Единственной из этих неуемных фурий, хоть сколько-то близкой мне по характеру и по духу, была наш юрист, Валерия Андреевна, дама довольна строгая и даже нелюдимая, если учесть ее упорное нежелание участвовать в разнообразных праздничных и не только «сходняках», которые устраивались почти каждую неделю и в которых любой, отказывавшийся в них участвовать, позорно заклеймлялся как элемент странный и чуждый нашему славному рабочему коллективу.

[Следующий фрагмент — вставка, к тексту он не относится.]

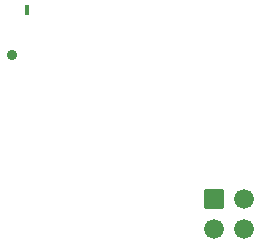
<source format=gbs>
G04 Layer: BottomSolderMaskLayer*
G04 EasyEDA v6.5.22, 2023-01-13 20:03:49*
G04 4af29382efde4495a0526e0f4e779ae0,8b4b4f1b4b1740689f263a8d45eed83e,10*
G04 Gerber Generator version 0.2*
G04 Scale: 100 percent, Rotated: No, Reflected: No *
G04 Dimensions in millimeters *
G04 leading zeros omitted , absolute positions ,4 integer and 5 decimal *
%FSLAX45Y45*%
%MOMM*%

%AMMACRO1*1,1,$1,$2,$3*1,1,$1,$4,$5*1,1,$1,0-$2,0-$3*1,1,$1,0-$4,0-$5*20,1,$1,$2,$3,$4,$5,0*20,1,$1,$4,$5,0-$2,0-$3,0*20,1,$1,0-$2,0-$3,0-$4,0-$5,0*20,1,$1,0-$4,0-$5,$2,$3,0*4,1,4,$2,$3,$4,$5,0-$2,0-$3,0-$4,0-$5,$2,$3,0*%
%ADD10MACRO1,0.1016X0.7874X0.7874X0.7874X-0.7874*%
%ADD11C,1.6764*%
%ADD12MACRO1,0.1016X-0.15X-0.375X-0.15X0.375*%
%ADD13C,0.9096*%

%LPD*%
D10*
G01*
X6616700Y9766300D03*
D11*
G01*
X6870700Y9766300D03*
G01*
X6616700Y9512300D03*
G01*
X6870700Y9512300D03*
D12*
G01*
X5029200Y11366500D03*
D13*
G01*
X4902200Y10985500D03*
M02*

</source>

У Валерии Андреевны был очевидный физический недостаток, она сильно припадала-прихрамывала на правую ногу, однако это не мешало ей ежедневно, по несколько раз, совершать длительные вылазки в различные уголки нашего шестиэтажного завода и подолгу там оставаться, лишь бы только не принимать участия в наших шумных сабантуях. На моей памяти она всего раза два, не боле, удостоила нас своим мрачным вниманием, а после и вовсе перестала появляться среди нас в такие часы радости, будь то чей-то день рождения или Новогодние торжества. Однако, суммы, принятые для обязательной сдачи по поводу дней рождений, бракосочетаний и похорон, она упорно продолжала вносить в общий котел, что, однако нисколько не мешало нашим чванливым горгонам всячески ее поносить за глаза.
Она была человек прямой, не старающийся никому ни в чем угодить, который называл вещи своими именами. Дураков она называла дураками, подлецов подлецами, лицемеров лицемерами. Свое жесткое мнение она, однако, никому не навязывала, и называла вещи своими настоящими именами тогда, когда ее об этом просили или вынуждали. Она была принципиальна, непоколебима и строга к себе и другим.
Она была весьма умным и начитанным человеком, всегда имевшем свое собственное мнение по любому вопросу, и мне была весьма приятно, несмотря на тяжелый взгляд ее пристальных стальных глаз, по утрам, в течение 15-20 минут, пока не собирались все остальные, общаться с ней на разные темы.
Одним словом, если бы мне и пришлось руководствоваться чьим-либо мнением, и прислушаться к кому-нибудь для определения своей собственной позиции по какому-либо вопросу, то это была бы Валерия Андреевна.
По-своему я привязался к каждой из них, и хотя в душе, а часто и вслух посмеивался над их поверхностностью и пустышеством, в моем сердце каждая из них заняла свое маленькое местечко.
Часто я завидовал им, их легкой жизни, где все сводилось к тому, что поесть и что надеть, к жарким обсуждениям просмотренных вчера серий любимых и беспечных сериалов, над которыми не надо было думать, я завидовал их легкости общения, они не задумывались над тем что и как говорить, они не мучили себя вопросами «быть или не быть» и «что делать», жизнь их была проста и понятна, как жизнь муравья, который точно знает что и когда ему делать.
Они неплохо знали свое дело и умели обращаться с публикой, которая приходила к нам: самоуверенные индивидуальные предприниматели, простые и часто бестолковые водители-дальнобойщики, нагловатые начальники отделов и напыщенные директора предприятий, вся та публика, которой надо было уметь пустить пыль в глаза, знать что и как сказать, а про что лукаво умолчать. Я помогал им, они помогали мне, и обе стороны оставались, еще долгое время, вполне довольны таким симбиозом.